A member of al-Qaeda in the Arabian Peninsula (AQAP), which is based in Yemen, was arraigned Friday in federal court in New York City after being extradited by the Nigerian government, according to the U.S. Attorney in Brooklyn, N.Y.
The suspect, Lawal Olaniyi Babafemi, a Nigerian citizen, is charged with providing material support to a foreign terrorist organization, as designated by the U.S. Departments of State and Treasury.
Babafemi is also charged with using firearms in furtherance of that crime. At this initial appearance in court in the United States after his extradition from Nigeria, Babafemi was ordered held without bail by Judge John Gleeson at the federal court building in borough of Brooklyn, N.Y.

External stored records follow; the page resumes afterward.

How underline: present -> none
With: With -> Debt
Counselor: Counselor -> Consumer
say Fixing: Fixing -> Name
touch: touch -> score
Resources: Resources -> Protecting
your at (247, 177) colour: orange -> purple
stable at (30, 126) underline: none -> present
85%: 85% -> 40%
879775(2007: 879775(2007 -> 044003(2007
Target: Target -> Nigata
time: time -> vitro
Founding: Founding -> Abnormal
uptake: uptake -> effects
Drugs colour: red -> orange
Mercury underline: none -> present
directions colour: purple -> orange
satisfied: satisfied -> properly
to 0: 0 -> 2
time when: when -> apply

“As alleged in the indictment, the defendant was a member of a violent terrorist organization bent on doing harm to the United States and its allies. The defendant threw his efforts behind al-Qaeda in the Arabian Peninsula’s media, recruitment, and weapons training campaigns in an effort to strengthen the terrorist group’s grip on the region and extend its reach throughout the world. We will use every tool at our disposal to combat al Qaeda and other terrorist groups in a manner consistent with our laws,” stated United States Attorney Loretta Lynch.

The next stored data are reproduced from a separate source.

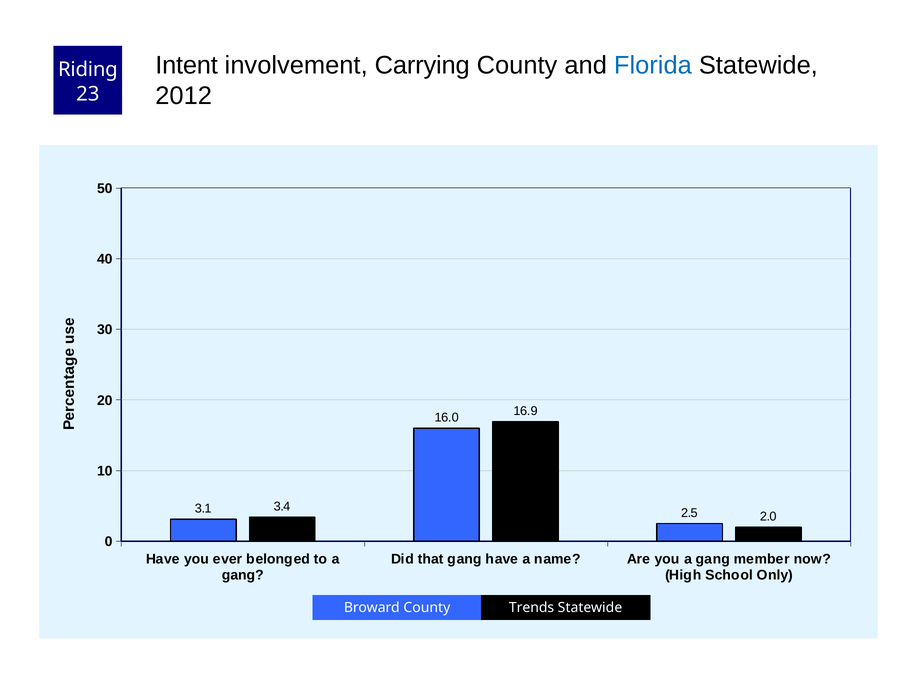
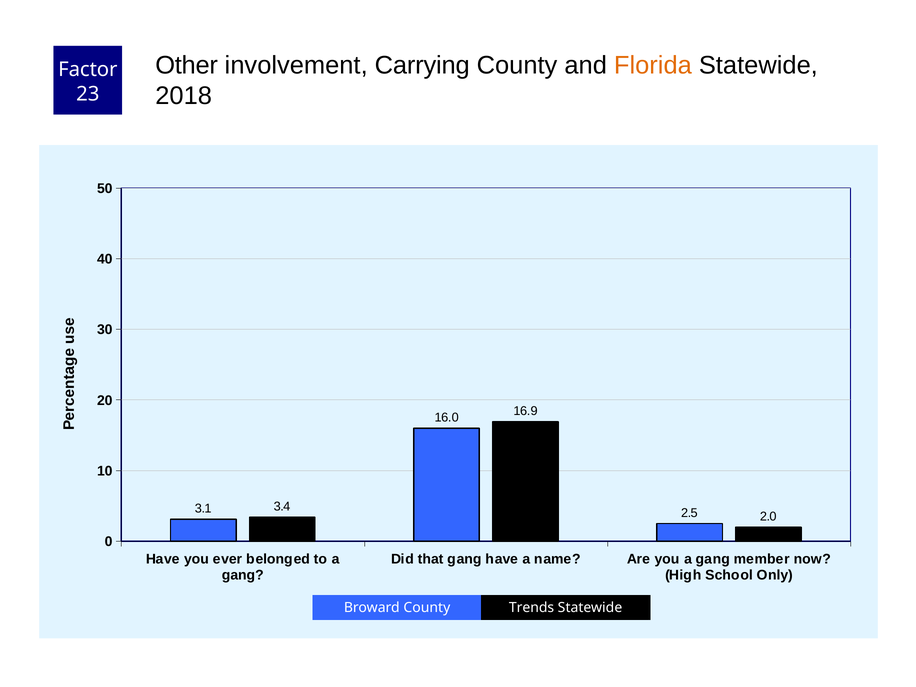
Intent: Intent -> Other
Florida colour: blue -> orange
Riding: Riding -> Factor
2012: 2012 -> 2018
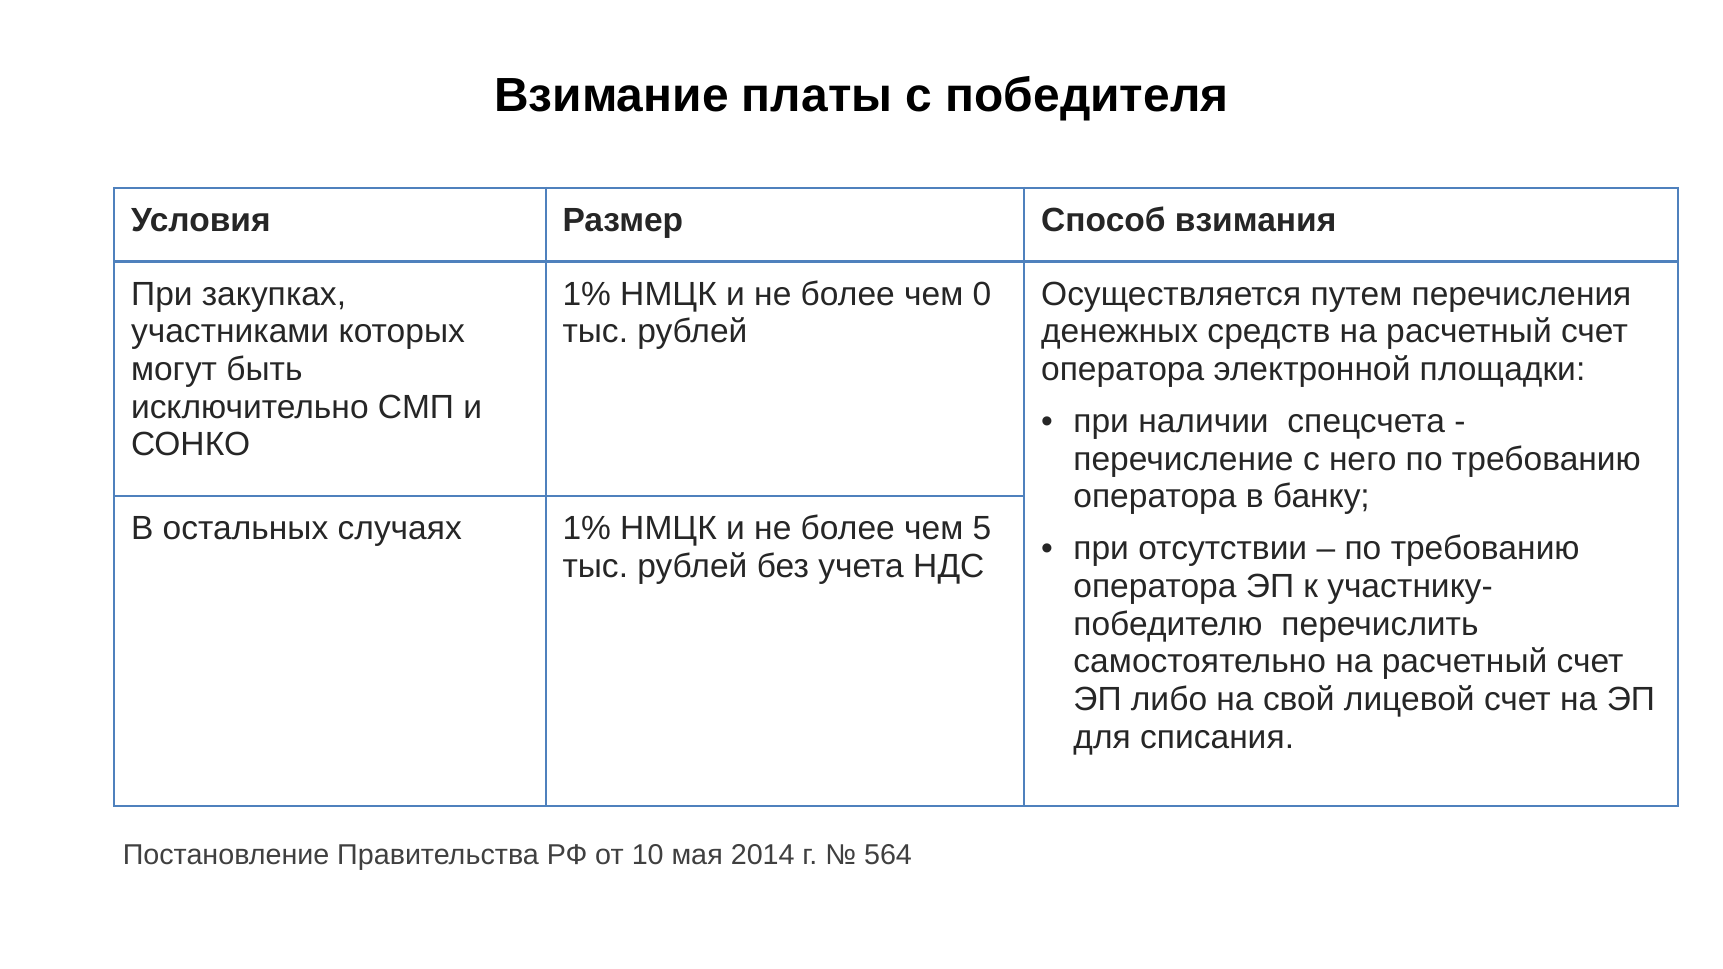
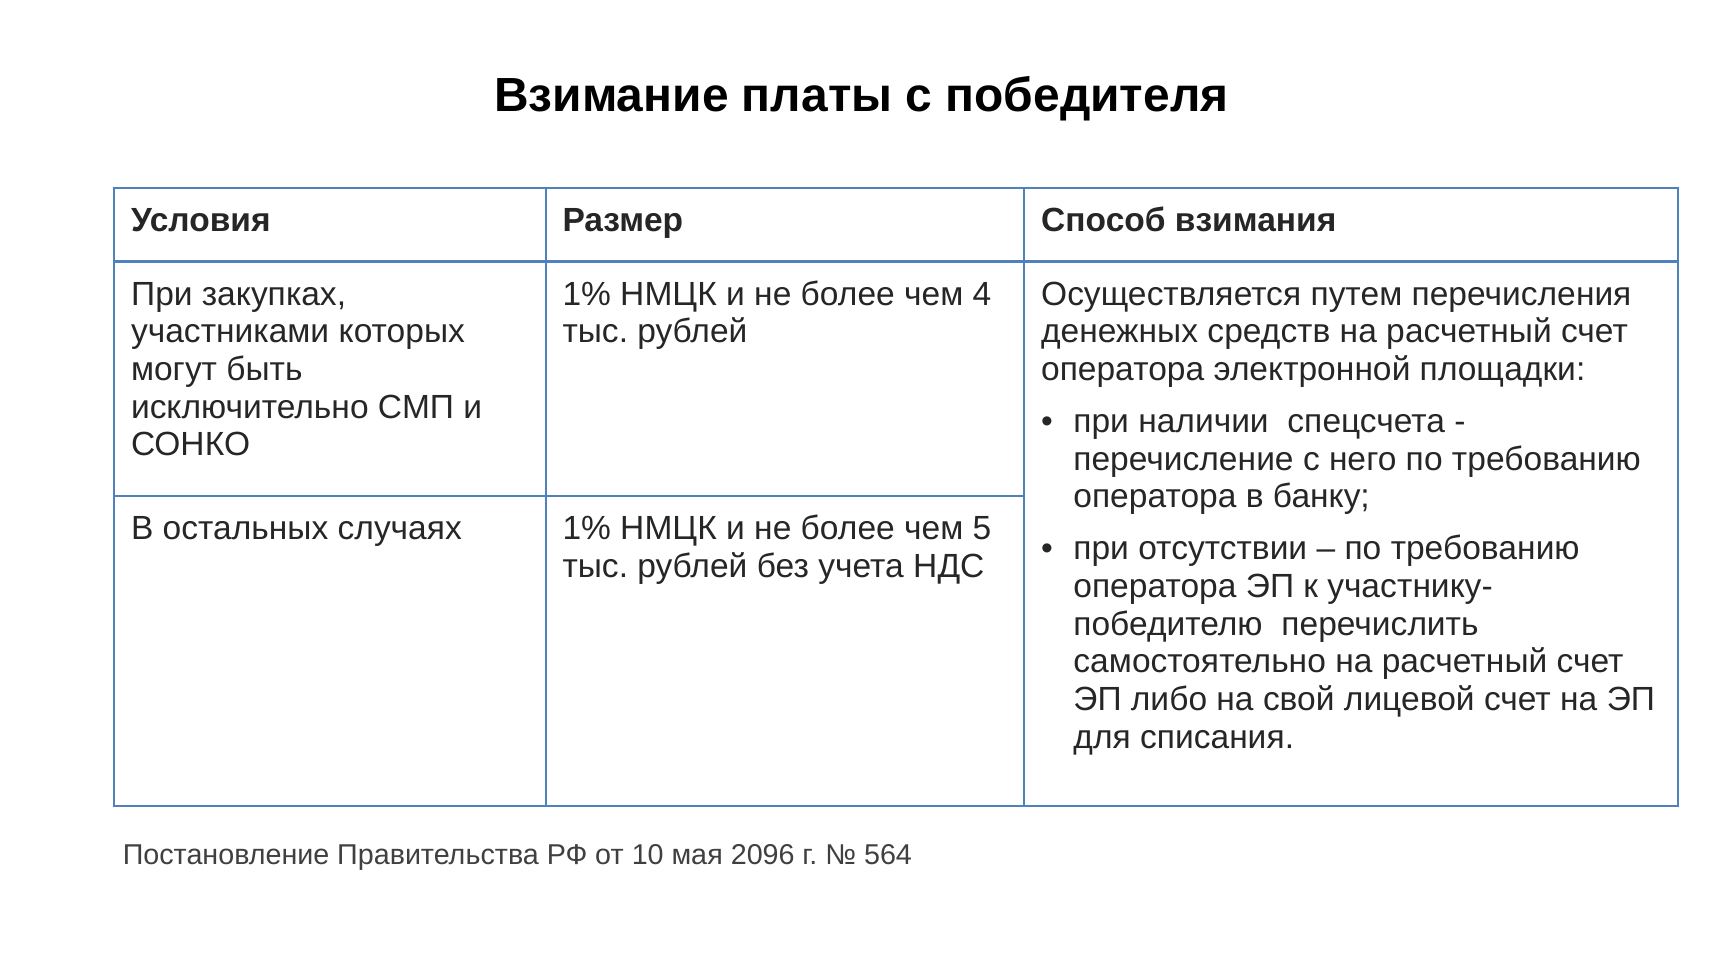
0: 0 -> 4
2014: 2014 -> 2096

According to court documents and the record of Friday's arraignment, between January 2010 and August 2011, the 33-year-old suspect traveled from Nigeria to Yemen to meet and train with leaders of AQAP, the Yemen-based branch of al Qaeda. According to U.S. counterterrorists, Babadfemi made the trip to Yemen at least twice.
According to the prosecutors, Babafemi assisted in AQAP’s English-language media operations, which includes the publication of the jihadist magazine Inspire.

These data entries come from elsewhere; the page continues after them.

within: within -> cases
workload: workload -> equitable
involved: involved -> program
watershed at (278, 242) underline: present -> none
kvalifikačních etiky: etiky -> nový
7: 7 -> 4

At the direction of the now-deceased senior AQAP leader, American-born Anwar al-Awlaqi, Babafemi was paid by AQAP almost $9,000 in cash to help recruit other English-speakers from Nigeria to join AQAP. While in Yemen, Babafemi also underwent weapons training from AQAP.
On Feb. 21, 2013, a federal grand jury in Brooklyn returned a sealed indictment charging the defendant with one count of conspiracy to provide material support to AQAP, one count of providing and attempting to provide material support to AQAP, one count of unlawful use of machine guns, and one count of conspiracy to unlawfully use machine guns.
If convicted, the defendant faces up to 15 years in prison on each of the material support charges and up to life on each of the firearms charges, according to law enforcement officials.